Azure / azure-storage-azcopy

The new Azure Storage data transfer utility - AzCopy v10
MIT License
607 stars 218 forks source link

Monotonic memory growth bug in `azcopy jobs show <jobID>` for large job, significantly worse with `--with-status` flag #2642

Open jidicula opened 5 months ago

jidicula commented 5 months ago

Which version of the AzCopy was used?

Note: The version is visible when running AzCopy without any argument

What command did you run?

Note: Please remove the SAS to avoid exposing your credentials. If you cannot remember the exact command, please retrieve it from the beginning of the log file.

What problem was encountered?

Out of memory kill from the OS

How can we reproduce the problem in the simplest way?

Run the above commands on any of the above AzCopy versions on an Ubuntu VM on a large (my scenario included 225 million files) completed job's result.

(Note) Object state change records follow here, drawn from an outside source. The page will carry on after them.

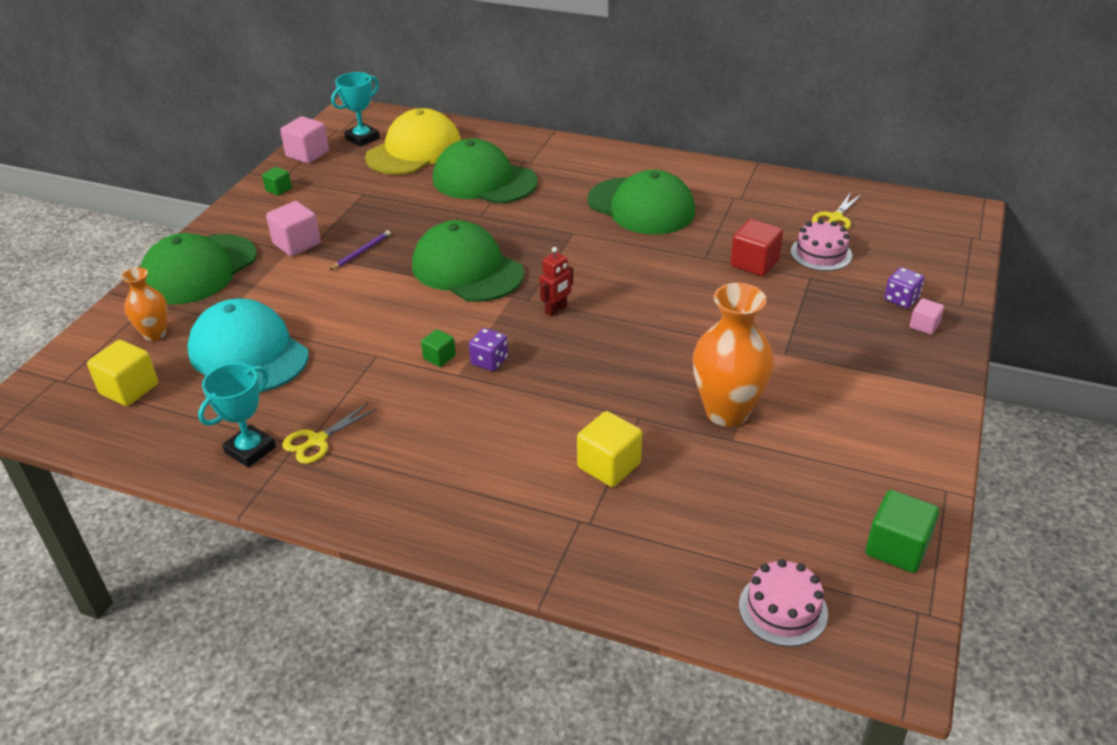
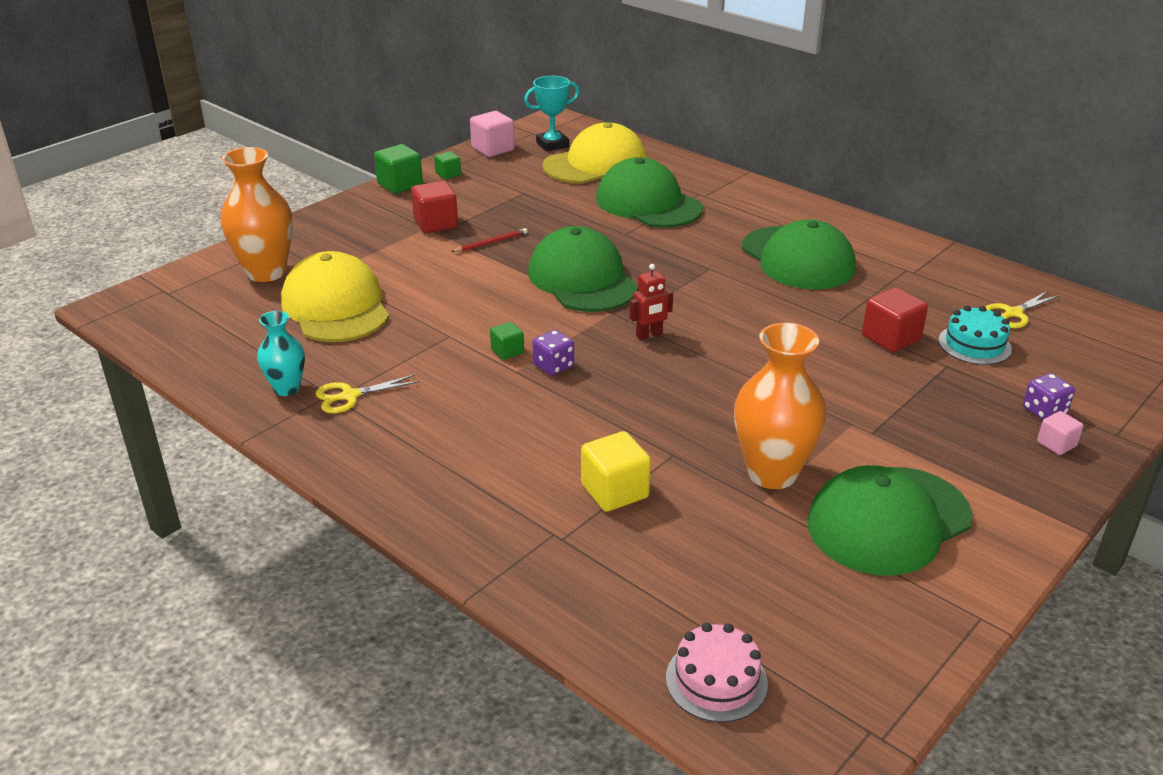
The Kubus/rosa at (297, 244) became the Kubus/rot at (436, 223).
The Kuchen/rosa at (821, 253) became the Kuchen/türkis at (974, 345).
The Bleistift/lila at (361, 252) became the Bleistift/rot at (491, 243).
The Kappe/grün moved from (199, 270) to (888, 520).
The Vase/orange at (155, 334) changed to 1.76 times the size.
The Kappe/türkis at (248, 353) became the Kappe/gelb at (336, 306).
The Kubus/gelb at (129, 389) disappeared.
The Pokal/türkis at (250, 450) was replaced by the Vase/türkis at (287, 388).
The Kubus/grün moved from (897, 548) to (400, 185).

Have you found a mitigation/solution?

The only workaround I have for inspecting errors is to grep the job's logs for COPYFAILED and pipe that to a separate file for further examination:

grep COPYFAILED ~/.azcopy/<jobID>* > logged-failures.txt

I noticed that when running azure-storage-azcopy jobs show <jobID> --with-status=Failed for a large job (~370 TB over 225 million files), the command exits with 137 and a Killed stderr message. This seems to correspond to an out-of-memory error from the kernel, and it kill(9)s the azcopy process.

Is this a known bug?

Some data

I captured some really crude logs with free on an Ubuntu 22.04 ARM64 VM in Azure running nothing but azure-storage-azcopy jobs show <jobID> --with-status=Failed in a tmux session and saw that system RAM usage grows monotonically until the OS kills azcopy (haven't correlated it fully with azcopy's invocation, but azcopy definitely gets killed before my memory sample collection is complete).

I've reproduced this with various combinations of Go and AzCopy versions: Go 1.18.1 Go 1.22.2
azcopy 10.23.0 azcopy-10.23.0-go1.18.1-linux-arm64-memprofile.log azcopy-10.23.0-go1.22.2-linux-arm64-memprofile.log
azcopy 10.24.0 azcopy-10.24.0-go1.18.1-linux-arm64-memprofile.log azcopy-10.24.0-go1.22.2-linux-arm64-memprofile.log
azcopy 10.25.0-Preview-1 didn't test azcopy-10.25.0-Preview-1-go1.22.2-linux-arm64-memprofile.log

I also captured a single free sample with azcopy 10.25.0-Preview-1 and Go 1.22.2 just running azure-storage-azcopy jobs show <jobID>, and that also shows a monotonic memory increase, but the azcopy command completes before it runs out of memory: azcopy-10.25.0-Preview-1-go1.22.2-linux-arm64-summary-memprofile.log

Here's how the system memory usage for each of these scenarios looks when plotted together:

Image

marloeuyjr commented 4 months ago

Was this fixed in 10.25?